Understanding RAID

A company’s greatest asset, besides its employees, is its data. Millions and millions of dollars are spent to backup data, replicate data, etc. all in an attempt to protect against data loss. Backups and replication don’t actually protect against losing data, they are ways to recover from a data loss. The only true defense to protect from data loss is to implement a disk solution based on RAID technology.

RAID (redundant array of independent disks) was first defined in a paper published by U.C. Berkley in 1988. The paper defined RAID levels 1, 2, 3, 4 and 5. Today, even more levels have been defined.

RAID Level Zero – RAID Level Zero is not one of the originally defined RAID levels and there is some debate if it should even be considered a RAID level since the disks are not redundant.

RAID Level Zero, a.k.a. disk striping, is where a stripe of data is written equally across a group of disks. If one of these disks should fail, all of the data on the group of disks is lost.

While not a safe way to protect data, it does deliver higher performance compared to an equal number of independent disks. RAID Zero is rarely used alone but is frequently used with other RAID levels to provide faster performance.

RAID Level 1 – This RAID level is where the same data is written (or mirrored) to two disks. If a disk fails, data is read off the mirrored disk. When the failed disk is replaced, the data on the surviving disk is used to recreate the mirrored pair.

All of this happens with no loss of data for the host applications. RAID Level 1 is one of the most commonly used RAID levels and performs very well for reads and writes.

RAID Level 2 – RAID level 2 is not used by any commercial RAID systems on the market and will not be discussed.

RAID Level 3 – RAID Level 3 uses an error correcting code called parity to protect against the loss of a single disk. Data is written in parallel in bytes to the data disks (at least two) while parity is written to a dedicated disk.

The disk spindles are synchronized (each byte of a stripe of data, and that data’s parity, occupies the same area on each disk) which increases throughput by minimizing disk head movement.

When a data disk fails, the data from the dedicated parity disk is used to recreate the data to serve host requests and to rebuild the failed drive when replaced.

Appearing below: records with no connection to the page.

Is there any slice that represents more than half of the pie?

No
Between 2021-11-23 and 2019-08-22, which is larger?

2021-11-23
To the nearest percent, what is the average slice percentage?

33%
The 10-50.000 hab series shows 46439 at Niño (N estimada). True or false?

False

If the parity disk should fail, the data disks are used to recreate parity and written to the replaced parity disk.

RAID Level 3 is best for large sequential data access (i.e., video streaming). Performance for small, random access of the data is slow since every I/O requires activity on every disk. RAID 3 is rarely used today since better performance and identical protection can be achieved with RAID level 5.

RAID Level 4 – RAID Level 4 is similar to RAID level 3 (striped parity with a dedicated parity disk) except the data is written in blocks, not bytes.

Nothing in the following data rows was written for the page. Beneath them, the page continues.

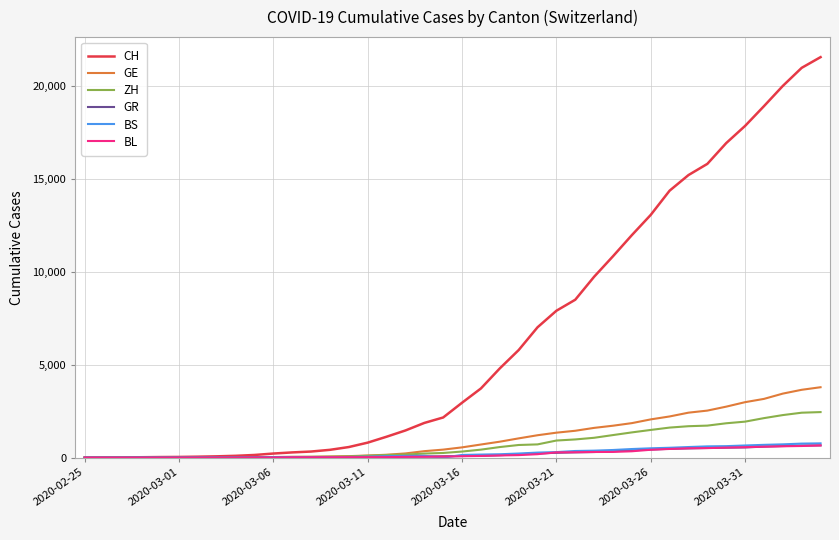

What is the highest value of the CH series?

21554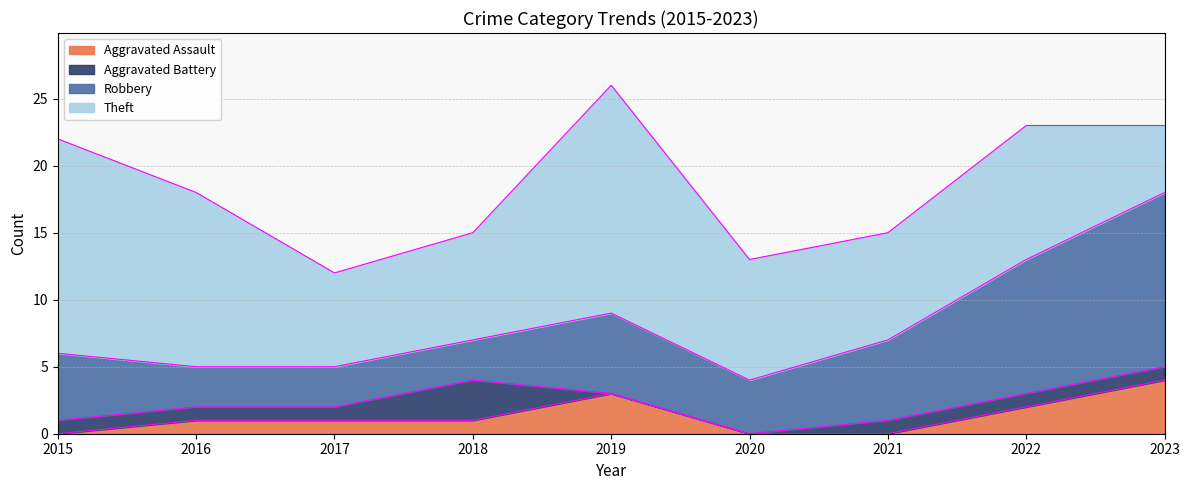

Reading left to right, extract all data points from this chart.

Aggravated Assault: 0	1	1	1	3	0	0	2	4
Aggravated Battery: 1	1	1	3	0	0	1	1	1
Robbery: 5	3	3	3	6	4	6	10	13
Theft: 16	13	7	8	17	9	8	10	5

Writing blocks of data increases random access performance, since an I/O may only require access to one disk instead of every disk in the group like with RAID 3. But the dedicated parity disk can be a bottleneck for writes. Recovery for a lost drive works the same as RAID level 3. RAID level 4 is not widely adopted.

RAID Level 5 – RAID Level 5, like RAID levels 3 and 4, uses parity to protect the data from a single disk failure. Unlike levels 3 and 4, the parity is rotated or distributed across all of the drives in the volume.

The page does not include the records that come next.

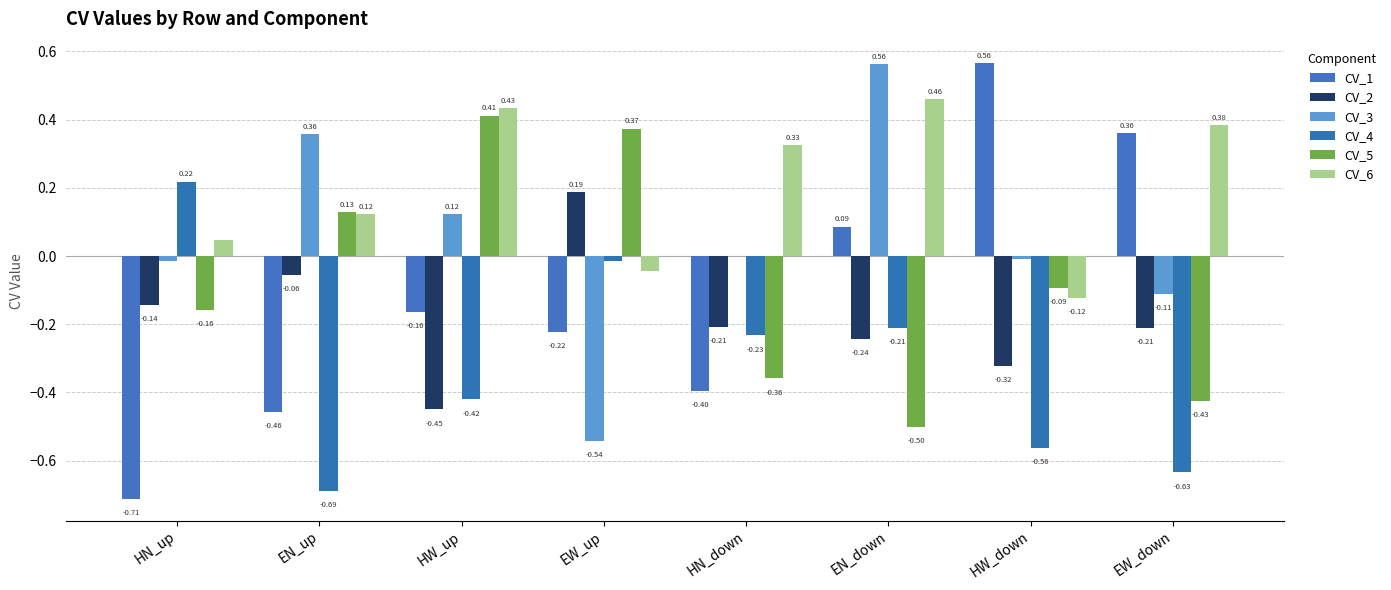

Which category has the lowest value across all series?

HN_up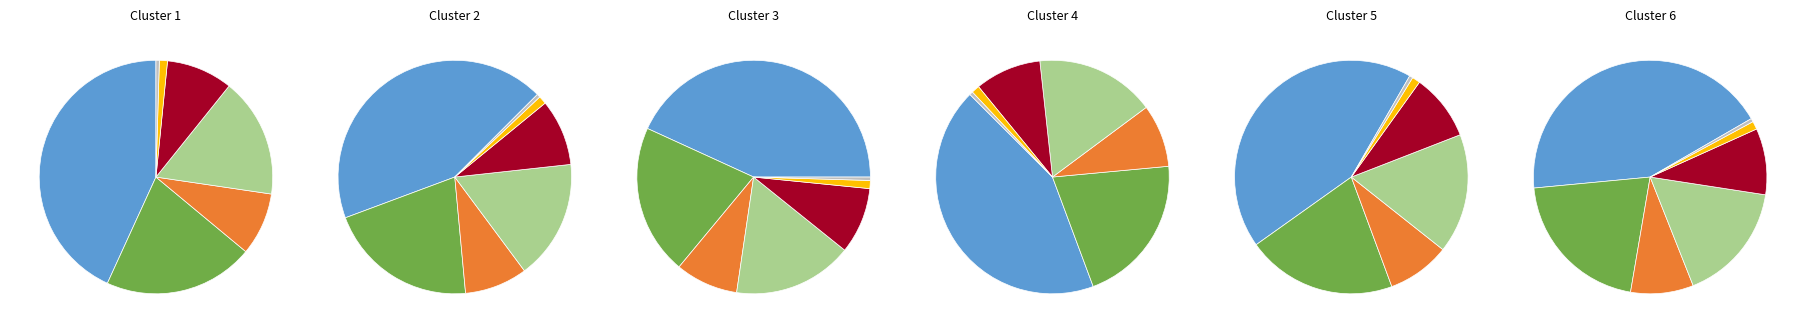

Is the sum of TOKAI DENPUN and BIOVITAL COMPANY greater than half?

No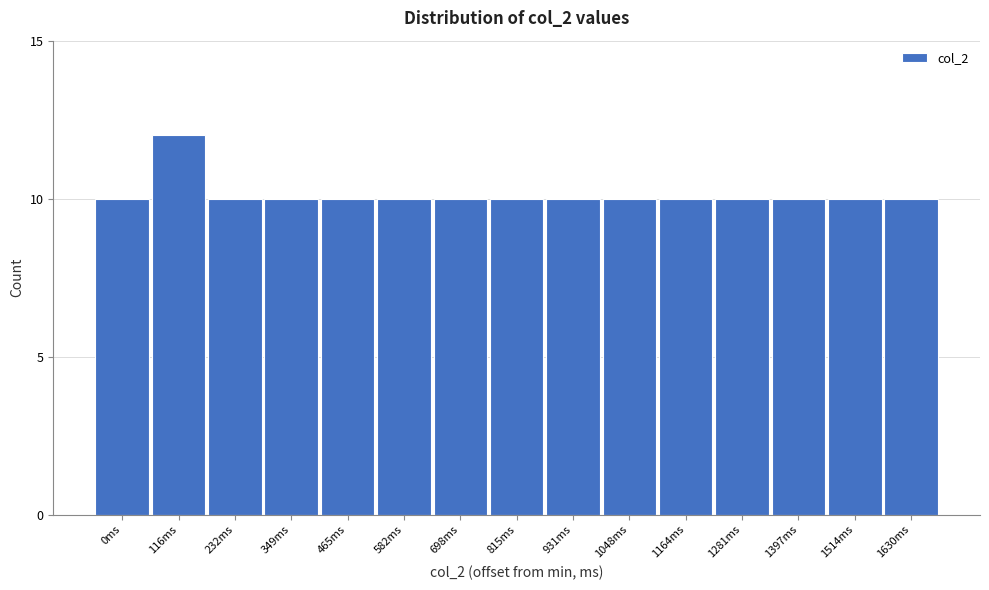

Reading right to left, transcribe all the data shown in this chart.

10	10	10	10	10	10	10	10	10	10	10	10	10	12	10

Read performance is substantially better than for a single disk because there is independent access to each disk. As with levels 3 and 4, write performance can be impacted due to the complexity of parity processing but with parity being striped across all the drives, there is no single disk bottleneck with RAID 5.

RAID Level 5 performance is scalable, as more disks provide more independent access. In the case of a disk failure, data from the lost drive is computed from parity (using an arithmetic function (XOR)) stored on the other drives in the disk group.